■ **Listed entries**:
◇ ◇ ◇ ◇ ◇ ◇ ◇
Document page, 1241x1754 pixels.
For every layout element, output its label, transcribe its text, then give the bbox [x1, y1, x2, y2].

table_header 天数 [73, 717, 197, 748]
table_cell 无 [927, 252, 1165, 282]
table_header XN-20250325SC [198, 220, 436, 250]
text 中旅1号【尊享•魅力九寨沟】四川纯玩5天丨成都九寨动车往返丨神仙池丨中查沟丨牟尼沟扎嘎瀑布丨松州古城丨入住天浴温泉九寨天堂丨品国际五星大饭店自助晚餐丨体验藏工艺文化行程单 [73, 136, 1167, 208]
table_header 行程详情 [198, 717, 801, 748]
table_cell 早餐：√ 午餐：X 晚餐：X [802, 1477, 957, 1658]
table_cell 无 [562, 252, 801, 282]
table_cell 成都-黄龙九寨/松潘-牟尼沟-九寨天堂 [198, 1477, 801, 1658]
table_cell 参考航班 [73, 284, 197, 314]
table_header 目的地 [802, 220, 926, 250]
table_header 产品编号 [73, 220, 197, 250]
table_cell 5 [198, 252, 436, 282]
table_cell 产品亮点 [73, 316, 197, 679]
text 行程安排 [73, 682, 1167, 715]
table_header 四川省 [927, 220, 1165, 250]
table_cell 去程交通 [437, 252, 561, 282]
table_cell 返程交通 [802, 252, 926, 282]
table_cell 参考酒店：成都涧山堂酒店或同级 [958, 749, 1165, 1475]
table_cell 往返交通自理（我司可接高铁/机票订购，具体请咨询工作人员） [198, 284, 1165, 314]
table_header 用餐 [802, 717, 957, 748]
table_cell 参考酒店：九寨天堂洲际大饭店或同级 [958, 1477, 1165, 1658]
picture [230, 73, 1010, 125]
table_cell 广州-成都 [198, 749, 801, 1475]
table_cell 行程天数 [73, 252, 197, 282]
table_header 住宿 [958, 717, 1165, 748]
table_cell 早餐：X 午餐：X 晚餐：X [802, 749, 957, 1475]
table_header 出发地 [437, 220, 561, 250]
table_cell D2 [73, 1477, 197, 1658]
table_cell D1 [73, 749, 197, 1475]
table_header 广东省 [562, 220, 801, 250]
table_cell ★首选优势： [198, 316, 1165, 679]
◇ ◇ ◇ ◇ ◇ ◇ ◇
■ **Your objective**: Each line of the data above is to be duplicated exactly.

■ **Task response**:
Document page, 1241x1754 pixels.
For every layout element, output its label, transcribe its text, then give the bbox [x1, y1, x2, y2].

table_header 天数 [73, 717, 197, 748]
table_cell 无 [927, 252, 1165, 282]
table_header XN-20250325SC [198, 220, 436, 250]
text 中旅1号【尊享•魅力九寨沟】四川纯玩5天丨成都九寨动车往返丨神仙池丨中查沟丨牟尼沟扎嘎瀑布丨松州古城丨入住天浴温泉九寨天堂丨品国际五星大饭店自助晚餐丨体验藏工艺文化行程单 [73, 136, 1167, 208]
table_header 行程详情 [198, 717, 801, 748]
table_cell 早餐：√ 午餐：X 晚餐：X [802, 1477, 957, 1658]
table_cell 无 [562, 252, 801, 282]
table_cell 成都-黄龙九寨/松潘-牟尼沟-九寨天堂 [198, 1477, 801, 1658]
table_cell 参考航班 [73, 284, 197, 314]
table_header 目的地 [802, 220, 926, 250]
table_header 产品编号 [73, 220, 197, 250]
table_cell 5 [198, 252, 436, 282]
table_cell 产品亮点 [73, 316, 197, 679]
text 行程安排 [73, 682, 1167, 715]
table_header 四川省 [927, 220, 1165, 250]
table_cell 去程交通 [437, 252, 561, 282]
table_cell 返程交通 [802, 252, 926, 282]
table_cell 参考酒店：成都涧山堂酒店或同级 [958, 749, 1165, 1475]
table_cell 往返交通自理（我司可接高铁/机票订购，具体请咨询工作人员） [198, 284, 1165, 314]
table_header 用餐 [802, 717, 957, 748]
table_cell 参考酒店：九寨天堂洲际大饭店或同级 [958, 1477, 1165, 1658]
picture [230, 73, 1010, 125]
table_cell 广州-成都 [198, 749, 801, 1475]
table_cell 行程天数 [73, 252, 197, 282]
table_header 住宿 [958, 717, 1165, 748]
table_cell 早餐：X 午餐：X 晚餐：X [802, 749, 957, 1475]
table_header 出发地 [437, 220, 561, 250]
table_cell D2 [73, 1477, 197, 1658]
table_cell D1 [73, 749, 197, 1475]
table_header 广东省 [562, 220, 801, 250]
table_cell ★首选优势： [198, 316, 1165, 679]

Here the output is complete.